▸ AIM OF THE EXERCISE
Please turn the records into a numbered list, starting at their first line and stopping after the line that contains "ΤΡΑΠΕΖΙ ΛΙΓΕΣ ΕΒΔΟΜΑΔΕΣ ΠΡΙΝ". Leave out any blank lines.

▸ INPUT
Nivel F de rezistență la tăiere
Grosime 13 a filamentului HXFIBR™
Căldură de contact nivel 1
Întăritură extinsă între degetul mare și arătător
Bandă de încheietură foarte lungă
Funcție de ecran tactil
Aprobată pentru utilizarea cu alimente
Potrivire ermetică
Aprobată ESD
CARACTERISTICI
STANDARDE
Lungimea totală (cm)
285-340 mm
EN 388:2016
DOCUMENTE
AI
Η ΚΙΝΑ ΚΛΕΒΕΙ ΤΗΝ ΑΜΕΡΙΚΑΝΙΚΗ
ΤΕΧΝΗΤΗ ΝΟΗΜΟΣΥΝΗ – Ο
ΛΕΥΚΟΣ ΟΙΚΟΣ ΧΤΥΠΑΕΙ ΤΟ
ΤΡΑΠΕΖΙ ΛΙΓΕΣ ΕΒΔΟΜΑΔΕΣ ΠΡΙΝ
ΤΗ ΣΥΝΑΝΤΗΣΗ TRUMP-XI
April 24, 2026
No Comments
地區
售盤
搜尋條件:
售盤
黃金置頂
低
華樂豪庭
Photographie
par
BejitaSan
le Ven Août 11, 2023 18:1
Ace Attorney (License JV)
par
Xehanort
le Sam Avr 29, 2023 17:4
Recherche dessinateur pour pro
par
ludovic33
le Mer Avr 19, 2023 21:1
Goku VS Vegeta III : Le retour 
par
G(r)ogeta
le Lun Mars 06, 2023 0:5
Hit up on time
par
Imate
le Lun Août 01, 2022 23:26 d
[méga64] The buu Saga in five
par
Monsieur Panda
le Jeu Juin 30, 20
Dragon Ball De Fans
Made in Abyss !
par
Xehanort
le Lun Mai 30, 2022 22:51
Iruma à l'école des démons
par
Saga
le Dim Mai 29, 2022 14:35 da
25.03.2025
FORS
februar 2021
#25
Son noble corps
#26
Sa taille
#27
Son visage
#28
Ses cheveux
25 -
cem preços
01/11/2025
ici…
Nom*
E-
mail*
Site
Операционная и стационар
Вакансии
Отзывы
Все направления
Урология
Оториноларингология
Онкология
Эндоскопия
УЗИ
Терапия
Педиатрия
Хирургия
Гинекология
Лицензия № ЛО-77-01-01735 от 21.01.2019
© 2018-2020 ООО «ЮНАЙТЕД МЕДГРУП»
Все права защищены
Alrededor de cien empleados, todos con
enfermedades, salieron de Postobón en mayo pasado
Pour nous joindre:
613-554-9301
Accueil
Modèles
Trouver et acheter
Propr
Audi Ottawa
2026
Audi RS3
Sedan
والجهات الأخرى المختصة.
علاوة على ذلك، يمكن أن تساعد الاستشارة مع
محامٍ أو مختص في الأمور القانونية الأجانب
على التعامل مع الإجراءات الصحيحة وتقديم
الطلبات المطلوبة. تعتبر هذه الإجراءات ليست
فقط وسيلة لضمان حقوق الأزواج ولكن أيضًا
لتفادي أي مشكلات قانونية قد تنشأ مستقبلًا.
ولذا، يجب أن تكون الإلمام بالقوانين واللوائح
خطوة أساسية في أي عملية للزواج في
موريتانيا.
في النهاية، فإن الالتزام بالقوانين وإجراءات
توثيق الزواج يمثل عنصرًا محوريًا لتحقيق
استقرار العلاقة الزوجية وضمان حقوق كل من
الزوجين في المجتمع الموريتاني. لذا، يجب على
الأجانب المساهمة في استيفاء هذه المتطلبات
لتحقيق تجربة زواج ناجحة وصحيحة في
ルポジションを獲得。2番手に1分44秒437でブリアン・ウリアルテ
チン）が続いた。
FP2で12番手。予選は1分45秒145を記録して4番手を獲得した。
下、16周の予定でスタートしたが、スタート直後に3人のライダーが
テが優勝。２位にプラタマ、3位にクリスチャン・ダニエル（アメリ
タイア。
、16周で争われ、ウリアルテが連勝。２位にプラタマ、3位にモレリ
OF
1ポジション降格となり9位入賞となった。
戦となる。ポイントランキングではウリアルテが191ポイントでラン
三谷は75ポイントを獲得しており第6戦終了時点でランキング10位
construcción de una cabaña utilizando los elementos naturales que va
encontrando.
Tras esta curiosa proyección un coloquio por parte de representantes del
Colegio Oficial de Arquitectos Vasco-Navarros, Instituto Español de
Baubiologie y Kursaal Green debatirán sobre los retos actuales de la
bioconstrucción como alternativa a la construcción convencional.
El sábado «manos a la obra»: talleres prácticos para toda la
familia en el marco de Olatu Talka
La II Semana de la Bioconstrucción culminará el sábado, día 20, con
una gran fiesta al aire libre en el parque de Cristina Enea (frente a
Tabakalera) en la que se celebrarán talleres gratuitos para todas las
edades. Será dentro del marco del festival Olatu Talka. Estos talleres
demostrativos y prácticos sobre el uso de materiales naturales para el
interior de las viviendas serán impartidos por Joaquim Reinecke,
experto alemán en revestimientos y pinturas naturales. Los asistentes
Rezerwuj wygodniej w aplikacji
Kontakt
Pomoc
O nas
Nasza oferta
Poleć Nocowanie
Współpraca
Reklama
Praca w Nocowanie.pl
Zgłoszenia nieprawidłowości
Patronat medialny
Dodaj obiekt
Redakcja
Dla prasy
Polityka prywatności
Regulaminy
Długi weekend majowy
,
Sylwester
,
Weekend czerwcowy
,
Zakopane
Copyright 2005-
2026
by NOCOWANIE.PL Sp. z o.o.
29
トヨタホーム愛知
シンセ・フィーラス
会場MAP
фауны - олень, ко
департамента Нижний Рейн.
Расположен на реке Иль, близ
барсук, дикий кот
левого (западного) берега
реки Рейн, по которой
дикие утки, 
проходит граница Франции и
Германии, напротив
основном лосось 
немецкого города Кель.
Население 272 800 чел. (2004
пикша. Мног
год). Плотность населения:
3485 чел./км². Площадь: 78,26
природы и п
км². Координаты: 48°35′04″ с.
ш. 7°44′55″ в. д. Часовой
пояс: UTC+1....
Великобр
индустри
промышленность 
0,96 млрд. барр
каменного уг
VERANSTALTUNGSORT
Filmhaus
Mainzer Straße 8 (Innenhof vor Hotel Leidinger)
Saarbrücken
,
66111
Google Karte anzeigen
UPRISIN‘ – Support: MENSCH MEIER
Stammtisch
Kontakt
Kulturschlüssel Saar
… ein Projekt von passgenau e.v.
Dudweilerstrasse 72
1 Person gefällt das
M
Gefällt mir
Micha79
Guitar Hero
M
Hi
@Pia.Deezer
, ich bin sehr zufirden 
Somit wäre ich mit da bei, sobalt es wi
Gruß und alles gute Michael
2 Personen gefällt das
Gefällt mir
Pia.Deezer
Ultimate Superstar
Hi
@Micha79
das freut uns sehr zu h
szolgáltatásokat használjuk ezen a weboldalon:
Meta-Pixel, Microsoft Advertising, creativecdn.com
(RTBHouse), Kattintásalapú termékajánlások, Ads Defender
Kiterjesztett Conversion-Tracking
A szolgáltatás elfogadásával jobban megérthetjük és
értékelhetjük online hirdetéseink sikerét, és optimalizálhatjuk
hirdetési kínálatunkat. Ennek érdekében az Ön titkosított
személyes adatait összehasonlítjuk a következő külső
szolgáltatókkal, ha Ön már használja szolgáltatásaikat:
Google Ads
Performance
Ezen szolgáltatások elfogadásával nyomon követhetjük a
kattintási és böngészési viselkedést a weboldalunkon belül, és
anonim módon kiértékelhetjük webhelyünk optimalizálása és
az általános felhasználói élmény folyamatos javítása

▸ SOLUTION
1. Nivel F de rezistență la tăiere
2. Grosime 13 a filamentului HXFIBR™
3. Căldură de contact nivel 1
4. Întăritură extinsă între degetul mare și arătător
5. Bandă de încheietură foarte lungă
6. Funcție de ecran tactil
7. Aprobată pentru utilizarea cu alimente
8. Potrivire ermetică
9. Aprobată ESD
10. CARACTERISTICI
11. STANDARDE
12. Lungimea totală (cm)
13. 285-340 mm
14. EN 388:2016
15. DOCUMENTE
16. AI
17. Η ΚΙΝΑ ΚΛΕΒΕΙ ΤΗΝ ΑΜΕΡΙΚΑΝΙΚΗ
18. ΤΕΧΝΗΤΗ ΝΟΗΜΟΣΥΝΗ – Ο
19. ΛΕΥΚΟΣ ΟΙΚΟΣ ΧΤΥΠΑΕΙ ΤΟ
20. ΤΡΑΠΕΖΙ ΛΙΓΕΣ ΕΒΔΟΜΑΔΕΣ ΠΡΙΝ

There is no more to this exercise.